The ride-along was part of RCSD’s cooperation with “LivePD,” an A&E show that took the premise of “Cops” and added a real-time component.
“After that one ride-along, it was done and over,” Kelley Fulmer said. “You could see her for a second in the ("LivePD") video. Momma wasn’t in a good state of mind then. I told her, ‘You better turn on your location and let me see where you are at all times!’ ”
Most 16-year-olds — most 22-year-olds — have no idea what they want to do after college. Kelley Fulmer was proud that her daughter had her goal in mind, but being a cop? Especially one who corrals violent criminals?
“Now, I just really don’t ask a lot of questions. As a mom, it scares me,” she said. “But when you love what you do, it’s not work, it’s just living life.

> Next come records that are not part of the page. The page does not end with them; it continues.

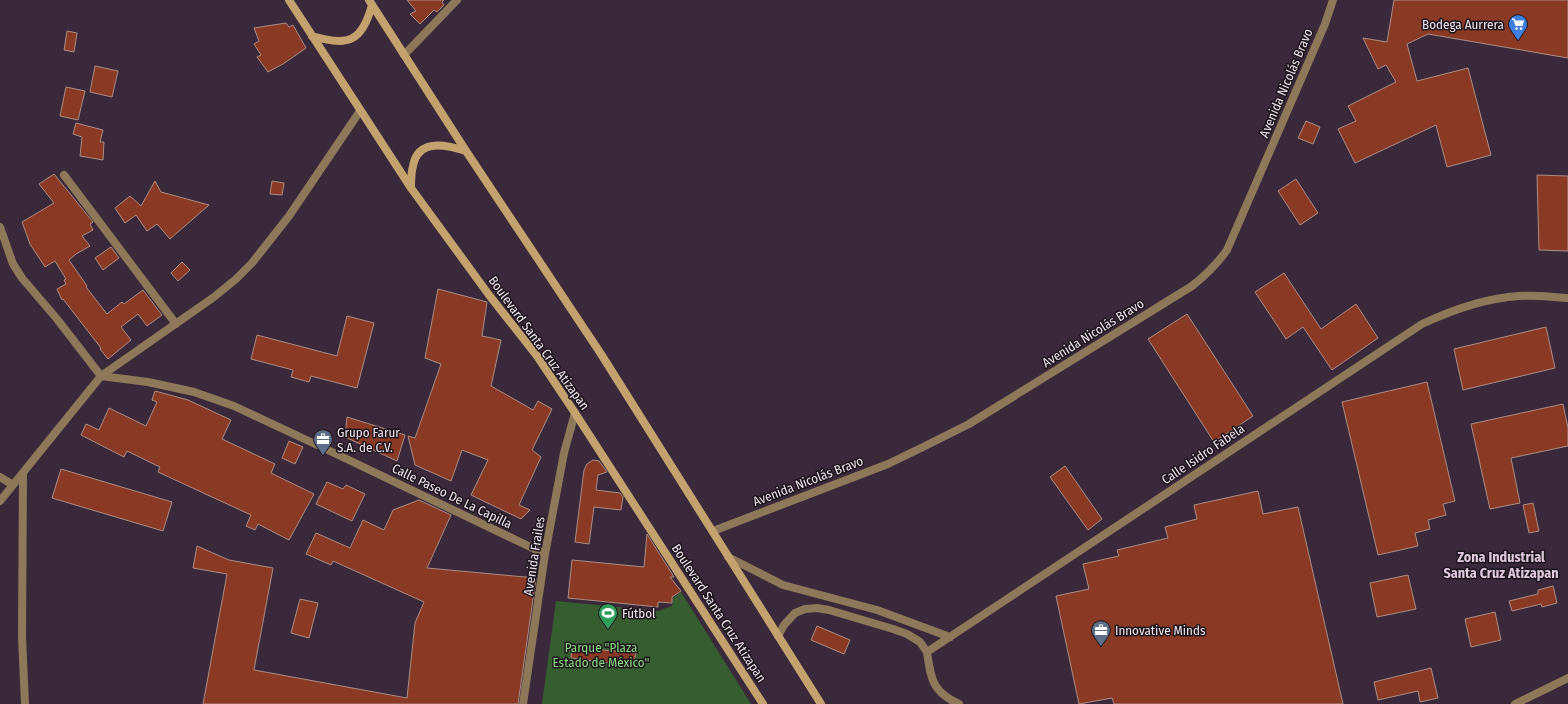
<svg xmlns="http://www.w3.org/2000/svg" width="1568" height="704" font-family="'Fira Sans Condensed',sans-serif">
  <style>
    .green { fill: #355d30 }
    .building { fill: #893924; stroke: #ac8e86 }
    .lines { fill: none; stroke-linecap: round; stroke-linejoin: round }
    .minor { stroke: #8d7959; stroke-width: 8 }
    .secondary { stroke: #c3a26e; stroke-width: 8 }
    .labels { text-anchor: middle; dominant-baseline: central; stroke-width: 3; stroke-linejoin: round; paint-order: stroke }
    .poi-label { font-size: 13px; fill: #efe3ee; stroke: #1d151c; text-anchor: start }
    .street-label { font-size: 13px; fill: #efe3ee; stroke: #1d151c }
    .park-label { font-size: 13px; fill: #8ada80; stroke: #1d151c }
    .neighbourhood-label { font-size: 14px; font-weight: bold; fill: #dfc8de; stroke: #1d151c }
  </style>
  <rect width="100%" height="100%" fill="#3a293a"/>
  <path class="green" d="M 681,592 L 751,704 L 542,704 L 556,601 L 658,611 L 672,606 L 673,598 Z"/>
  <path class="building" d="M 407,0 L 444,0 L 442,2 L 444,5 L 437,12 L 434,10 L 420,24 L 410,14 L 416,11 Z
    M 1394,0 L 1568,0 L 1568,58 L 1428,34 L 1407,44 L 1417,81 L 1468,68 L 1491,155 L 1447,167 L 1436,125 L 1355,163 L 1338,129 L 1356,121 L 1348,106 L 1396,82 L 1386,65 L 1378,69 L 1363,38 L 1387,42 Z
    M 286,23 L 289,27 L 293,25 L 306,48 L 283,64 L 268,72 L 257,57 L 261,55 L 254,44 L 259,41 L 254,28 Z
    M 67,31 L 77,33 L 74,52 L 64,50 Z
    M 95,66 L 118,71 L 112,97 L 90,92 Z
    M 66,87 L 85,91 L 78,120 L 60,116 Z
    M 1306,121 L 1320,127 L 1313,144 L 1298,138 Z
    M 76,123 L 103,130 L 100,142 L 104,142 L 103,160 L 80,156 L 82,137 L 73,134 Z
    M 54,174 L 93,222 L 90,224 L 93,230 L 82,236 L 90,246 L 76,254 L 69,260 L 87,286 L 86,287 L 107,314 L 122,302 L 124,304 L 143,290 L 162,315 L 147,326 L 138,314 L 121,327 L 131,340 L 108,359 L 100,349 L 101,348 L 63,299 L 62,300 L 57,289 L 66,284 L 64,280 L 66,279 L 55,261 L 45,267 L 30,244 L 22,222 L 54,203 L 39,184 Z
    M 1537,175 L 1568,176 L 1568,251 L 1539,250 Z
    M 1296,179 L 1318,213 L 1300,225 L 1278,191 Z
    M 155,181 L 161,192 L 209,205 L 170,239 L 157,224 L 147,231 L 136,215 L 125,223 L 115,208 L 130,196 L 141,206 Z
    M 272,181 L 284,183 L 282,195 L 270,194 Z
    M 111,247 L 119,258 L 103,270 L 95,258 Z
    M 182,262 L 190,270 L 178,281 L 171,273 Z
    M 1284,273 L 1321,329 L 1356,304 L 1378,338 L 1332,370 L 1303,327 L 1286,339 L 1255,292 Z
    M 438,289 L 487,302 L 482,336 L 501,340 L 491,386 L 533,410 L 538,401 L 552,409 L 532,450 L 541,457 L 519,505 L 530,510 L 521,519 L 471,495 L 488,460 L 462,450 L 451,481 L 415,465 L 408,436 L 415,438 L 441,364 L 425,358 Z
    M 1187,314 L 1253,416 L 1214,442 L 1148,339 Z
    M 347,316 L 374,323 L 357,388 L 311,376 L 309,382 L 291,377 L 293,370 L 251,359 L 257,335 L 337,356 Z
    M 1546,327 L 1555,368 L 1463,390 L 1454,349 Z
    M 1427,382 L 1455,501 L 1443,504 L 1446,515 L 1428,520 L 1430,529 L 1415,533 L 1418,546 L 1378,555 L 1342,402 Z
    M 155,391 L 188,400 L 231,420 L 222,439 L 275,464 L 271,473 L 314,494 L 289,540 L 258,524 L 255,530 L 246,526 L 251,515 L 158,472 L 160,467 L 127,451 L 124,457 L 81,435 L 86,424 L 99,430 L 109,408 L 146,426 L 157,402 L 152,400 Z
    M 1563,404 L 1568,428 L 1568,446 L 1511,458 L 1520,503 L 1490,509 L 1471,424 Z
    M 347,417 L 405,435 L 397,461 L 345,437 Z
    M 289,441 L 303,447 L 295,464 L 282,458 Z
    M 593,460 L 599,461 L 607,472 L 598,475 L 596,490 L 620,493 L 623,497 L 621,510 L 594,507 L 589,544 L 575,542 L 584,470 L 587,464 Z
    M 1065,466 L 1102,519 L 1088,530 L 1050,477 Z
    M 61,469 L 172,502 L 163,531 L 52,498 Z
    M 327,482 L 343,489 L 346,485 L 365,494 L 352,521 L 316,504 Z
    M 1258,491 L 1263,514 L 1298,507 L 1343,704 L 1114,704 L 1112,698 L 1079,704 L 1056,596 L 1089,589 L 1083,564 L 1119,556 L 1117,550 L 1168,538 L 1165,527 L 1197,519 L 1194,505 Z
    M 419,500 L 451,515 L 427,568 L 536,578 L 518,704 L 203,704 L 227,574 L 193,568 L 197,546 L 229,560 L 273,568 L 254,670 L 407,698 L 415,623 L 424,602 L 333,561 L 331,565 L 306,554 L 316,533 L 350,548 L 363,520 L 384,530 L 393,510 Z
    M 1533,503 L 1539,531 L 1529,533 L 1523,505 Z
    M 647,534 L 674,577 L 670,577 L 681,591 L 672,597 L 672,603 L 658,602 L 658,607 L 568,598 L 572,560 L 644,567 Z
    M 1408,575 L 1416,609 L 1377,617 L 1370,583 Z
    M 1553,586 L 1557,603 L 1542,607 L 1541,604 L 1512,611 L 1509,601 L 1538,594 L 1538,590 Z
    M 300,599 L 318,603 L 309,638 L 291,633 Z
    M 1495,612 L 1501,640 L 1471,647 L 1465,619 Z
    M 817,626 L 850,640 L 844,654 L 811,640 Z
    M 572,647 L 636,653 L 633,666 L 571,658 Z
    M 1431,668 L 1438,698 L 1420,702 L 1418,691 L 1378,700 L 1374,682 Z"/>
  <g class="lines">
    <path class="minor" d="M 404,55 L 457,0
      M 64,175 L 176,324
      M 0,227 L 13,264 L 22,278 L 57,319 L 101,376
      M 101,376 L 148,382 L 194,392 L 234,406 L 330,451 L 545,554
      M 23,473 L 22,637 L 25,704
      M 0,477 L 13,485
      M 0,501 L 101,376 L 214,297 L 236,279 L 252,263 L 289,216 L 360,111
      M 713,531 L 888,464 L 921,448 L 969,424 L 1192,286 C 1206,275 1217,264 1227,250 L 1325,24 L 1333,0
      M 728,557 L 783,585 L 877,610 L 950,637
      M 778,636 L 784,625 L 795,613 L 805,609 L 817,608 L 829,610 L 893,629 L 907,634 L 920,642 L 927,652
      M 927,652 L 1422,324 C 1452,310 1485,298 1519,296 C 1535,295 1552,297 1568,298
      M 927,652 C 931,679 932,692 959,704
      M 523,704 L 545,554 L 564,453 L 575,413
      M 1515,704 L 1568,678"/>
    <path class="secondary" d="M 289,0 L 411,188 L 489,295 L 537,356 L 575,413 L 763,704
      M 369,0 L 466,151 L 601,354 L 821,704
      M 312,36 C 348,47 362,42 372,5
      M 411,188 C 411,180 411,173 413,166 C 418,138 447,145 466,151"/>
  </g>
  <defs>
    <symbol id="supermarket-pin" viewBox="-11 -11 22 30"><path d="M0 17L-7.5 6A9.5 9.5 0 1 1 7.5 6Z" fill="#3f7fe0" stroke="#1d151c"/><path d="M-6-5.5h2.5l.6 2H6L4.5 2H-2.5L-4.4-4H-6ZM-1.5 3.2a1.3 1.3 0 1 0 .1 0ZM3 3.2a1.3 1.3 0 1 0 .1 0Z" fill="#fff"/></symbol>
    <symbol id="office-pin" viewBox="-11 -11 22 30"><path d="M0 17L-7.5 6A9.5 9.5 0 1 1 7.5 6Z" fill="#5c6f8a" stroke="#1d151c"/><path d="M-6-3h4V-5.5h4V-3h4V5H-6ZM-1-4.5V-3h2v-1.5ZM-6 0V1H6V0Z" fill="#fff"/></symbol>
    <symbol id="stadium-pin" viewBox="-11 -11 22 30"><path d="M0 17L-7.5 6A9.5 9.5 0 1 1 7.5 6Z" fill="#2e9e5b" stroke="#1d151c"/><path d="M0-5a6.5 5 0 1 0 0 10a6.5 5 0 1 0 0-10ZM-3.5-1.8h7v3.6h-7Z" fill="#fff"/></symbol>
  </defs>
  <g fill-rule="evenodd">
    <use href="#supermarket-pin" x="1507" y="13" width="22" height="30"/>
    <use href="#office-pin" x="312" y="428" width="22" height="30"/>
    <use href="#stadium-pin" x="597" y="602" width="22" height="30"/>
    <use href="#office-pin" x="1090" y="619" width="22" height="30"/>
  </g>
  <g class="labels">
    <g class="poi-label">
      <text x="1504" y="24" text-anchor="end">Bodega Aurrera</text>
      <text x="337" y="432">Grupo Farur<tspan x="337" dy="15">S.A. de C.V.</tspan></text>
      <text x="622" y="613">Fútbol</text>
      <text x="1115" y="630">Innovative Minds</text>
    </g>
    <g class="street-label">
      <text transform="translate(1286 83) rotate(-67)">Avenida Nicolás Bravo</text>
      <text transform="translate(1093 333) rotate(-32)">Avenida Nicolás Bravo</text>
      <text transform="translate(539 343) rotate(54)">Boulevard Santa Cruz Atizapan</text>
      <text transform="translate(1203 454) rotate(-34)">Calle Isidro Fabela</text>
      <text transform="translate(808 481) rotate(-21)">Avenida Nicolás Bravo</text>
      <text transform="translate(452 496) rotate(26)">Calle Paseo De La Capilla</text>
      <text transform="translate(534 556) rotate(-81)">Avenida Frailes</text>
      <text transform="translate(719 613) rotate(57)">Boulevard Santa Cruz Atizapan</text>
    </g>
    <g class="park-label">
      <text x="601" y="647">Parque "Plaza<tspan x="601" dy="15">Estado de México"</tspan></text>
    </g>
    <g class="neighbourhood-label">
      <text x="1501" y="557">Zona Industrial<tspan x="1501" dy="16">Santa Cruz Atizapan</tspan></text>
    </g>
  </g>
</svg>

Of course, I would prefer her to be behind a desk, but I want her to be happy. I don’t want her running down nobody but I trust the sheriff’s department to take care of her.”
Alex Fulmer brings her report card to Lott every semester so he can check her grades.
“We told her to quit work. First comes school and then softball, because softball pays for school,” Kelley Fulmer said. “Working is just a bonus. But she just absolutely loves it.”
Alex Fulmer was working with the Community Action Team when she met Reese at a Christmas banquet.
“She was just fascinated with what I do,” Reese said. “This is probably one of the most dangerous jobs I’ve had. We apprehend violent criminals. We’re certified U.S. Marshals, as well.”
Fulmer wanted to be part of the Fugitive Task Force, and despite her mom’s hesitations, Lott agreed. Most of the time, she’s with Reese in the office, doing the background work that’s never shown on TV.
“We build packets on the people we’re going after so we know everything about them, any type of information on when they’re going to be home, prior arrests, their record,” Fulmer said. “We find out for sure where they’re going to be. It’s a lot of puzzle pieces to put together.”
Then comes the Hollywood part. They do surround the house at the crack of dawn. They do sometimes call in the Special Weapons and Tactics team (SWAT).
“She does a lot of our intel,” Reese said. “Then when we go out, she doesn’t get out of the car until everything clears.”
“I try to work Monday-Wednesday-Friday, but that’s hard with scheduling, and when we travel (for softball) on Fridays,” Fulmer said. “Summer, I’ll do it every day.”
Earning a shield
Fulmer has two more years of school and softball. But she has no plans of leaving the force.
“She’s my shadow. I hope they leave her with me,” Reese said. “I have about four and half years until I retire, and I definitely would like to hand off the title. I’m going to teach her everything I know.”
For Fulmer, the steps are to finish at USC and apply to the Richland County Sheriff’s Office (she clearly already has a step toward being accepted). Then go through the police academy and hope for the same assignment.
The ultimate goal is to advance to federal law enforcement, perhaps the Secret Service.
“That’d be fun,” she said, “running alongside that limo.”
Until then it’s carrying on the hectic schedule she’s embraced, and scoring weekday arrests while scoring weekend runs.